-- EXTRACTED ENTRIES follows --

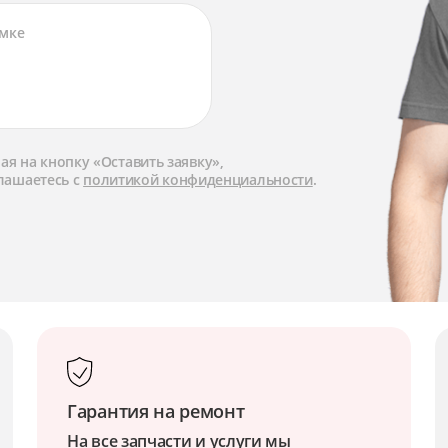
я на кнопку «Оставить заявку»,
лашаетесь с
политикой конфиденциальности
.
Гарантия на ремонт
На все запчасти и услуги мы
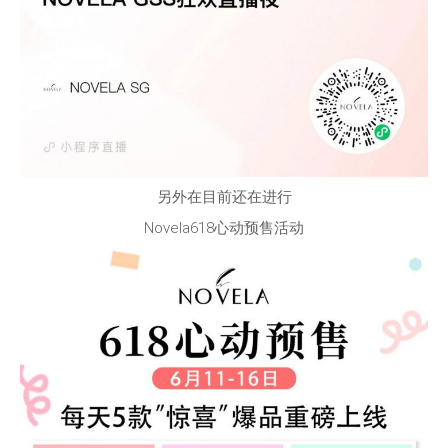
另外在目前还在进行
Novela618心动预售活动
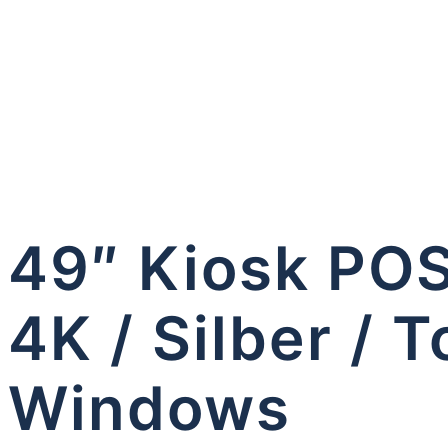
49″ Kiosk POS
4K / Silber / 
Windows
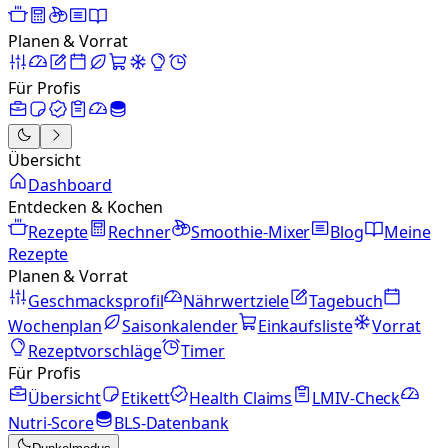
Planen & Vorrat
Für Profis
Übersicht
Dashboard
Entdecken & Kochen
Rezepte
Rechner
Smoothie-Mixer
Blog
Meine
Rezepte
Planen & Vorrat
Geschmacksprofil
Nährwertziele
Tagebuch
Wochenplan
Saisonkalender
Einkaufsliste
Vorrat
Rezeptvorschläge
Timer
Für Profis
Übersicht
Etikett
Health Claims
LMIV-Check
Nutri-Score
BLS-Datenbank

-- EXTRACTED ENTRIES concluded --

TASK REQUIREMENTS:
Leaving out every picture, transcribe exactly the lines from the line that contains "Novela618心动预售活动" through the final line of the entries above.

RESULT:
Novela618心动预售活动
49″ Kiosk POS
4K / Silber / 
Windows
Planen & Vorrat
Für Profis
Übersicht
Dashboard
Entdecken & Kochen
Rezepte
Rechner
Smoothie-Mixer
Blog
Meine
Rezepte
Planen & Vorrat
Geschmacksprofil
Nährwertziele
Tagebuch
Wochenplan
Saisonkalender
Einkaufsliste
Vorrat
Rezeptvorschläge
Timer
Für Profis
Übersicht
Etikett
Health Claims
LMIV-Check
Nutri-Score
BLS-Datenbank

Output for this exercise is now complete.